Das Pestmandl

Als in der Gegend von Kitzbühel die Pest wütete und ein Menschenleben nach dem anderen dahinfegte, da lebte in Münichau ein alter Schloßwärter, der weit in der Welt herumgekommen war und auch in der Kunst der Medizin nicht schlecht bewandert war. Zu diesem gingen die Bürger der Stadt Kitzbühel und frugen ihm um ein Mittel, damit sie von der Pest befreit würden. Der Schloßwärter holte aus seiner Kammer ein dickes, handgeschriebenes Buch, schlug es auf und suchte. Nach einer Weile sagte er: "Fromm im Leben, mäßig im Speisen und mit Glut, welche aus Eichenholz gewonnen, darein man siebenerlei Krauter tue, räuchere man die Häuser. Tuet dies und die Pest wird eure Stadt verlassen." Das war der Rat des Schloßwärters von Münichau.
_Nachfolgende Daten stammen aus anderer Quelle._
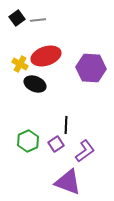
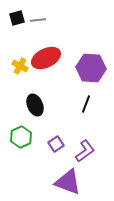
black square: rotated 21 degrees clockwise
red ellipse: moved 2 px down; rotated 8 degrees counterclockwise
yellow cross: moved 2 px down
black ellipse: moved 21 px down; rotated 45 degrees clockwise
black line: moved 20 px right, 21 px up; rotated 18 degrees clockwise
green hexagon: moved 7 px left, 4 px up
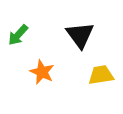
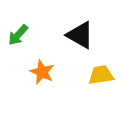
black triangle: rotated 24 degrees counterclockwise
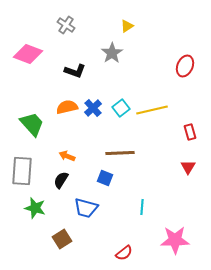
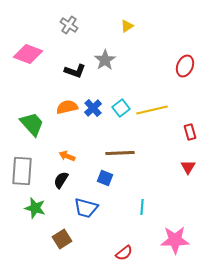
gray cross: moved 3 px right
gray star: moved 7 px left, 7 px down
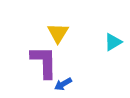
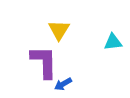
yellow triangle: moved 1 px right, 3 px up
cyan triangle: rotated 24 degrees clockwise
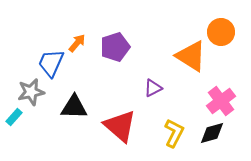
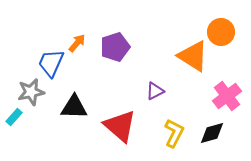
orange triangle: moved 2 px right
purple triangle: moved 2 px right, 3 px down
pink cross: moved 6 px right, 5 px up
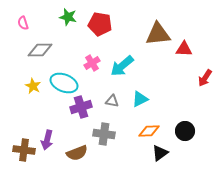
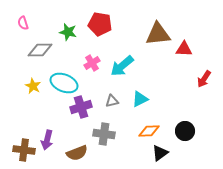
green star: moved 15 px down
red arrow: moved 1 px left, 1 px down
gray triangle: rotated 24 degrees counterclockwise
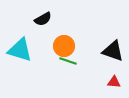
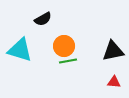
black triangle: rotated 30 degrees counterclockwise
green line: rotated 30 degrees counterclockwise
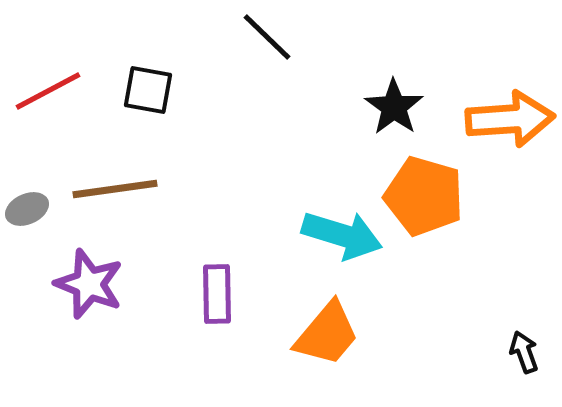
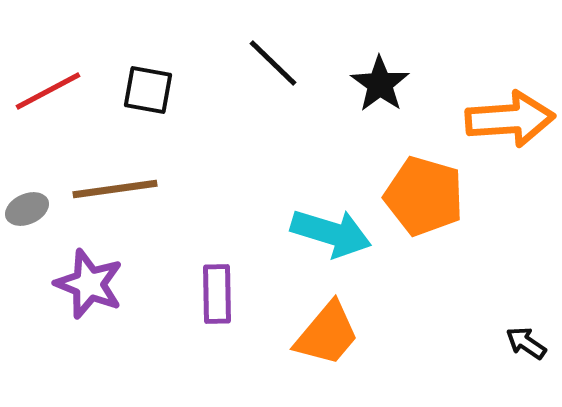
black line: moved 6 px right, 26 px down
black star: moved 14 px left, 23 px up
cyan arrow: moved 11 px left, 2 px up
black arrow: moved 2 px right, 9 px up; rotated 36 degrees counterclockwise
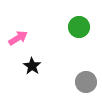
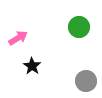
gray circle: moved 1 px up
Die Bürger gingen befriedigt heim. Getreulich taten sie wie ihnen gesagt wurde. Sie sammelten Krauter, fällten Eichen und wollten Eichenglut gewinnen. Doch so sehr sie sich auch mühten, aus den grünen, neugefällten Eichen erhielten sie keine richtige Glut. Da sie kein dürres Eichenholz hatten und die Pest immer mehr um sich griff, verzweifelten sie schier. In dieser Not gingen sie wieder zum Schloßwärter von Münichau. Dieser versprach, ihnen ihre Häuser zu räuchern, was er in der nächsten Nacht auch vornahm. Wie er es anstellte, mit einer Pfanne Glut alle Häuser zu räuchern, darüber berichtet nichts. Die Pest verließ die Stadt Kitzbühel bald. Dem Münichauer Schloßwärter trug dies den Namen "Pestmandl" ein.

Quelle: Anton Schipflinger in: Tiroler Heimatblätter, 1947, Nr. 9/12, S. 170.
aus: Sagen, Bräuche und Geschichten aus dem Brixental und seiner näheren Umgebung, gesammelt und niedergeschrieben vom Penningberger Volksliteraten Anton Schipflinger, zusammengestellt von Franz Traxler, Innsbruck 1995 (Schlern-Schriften Band 299).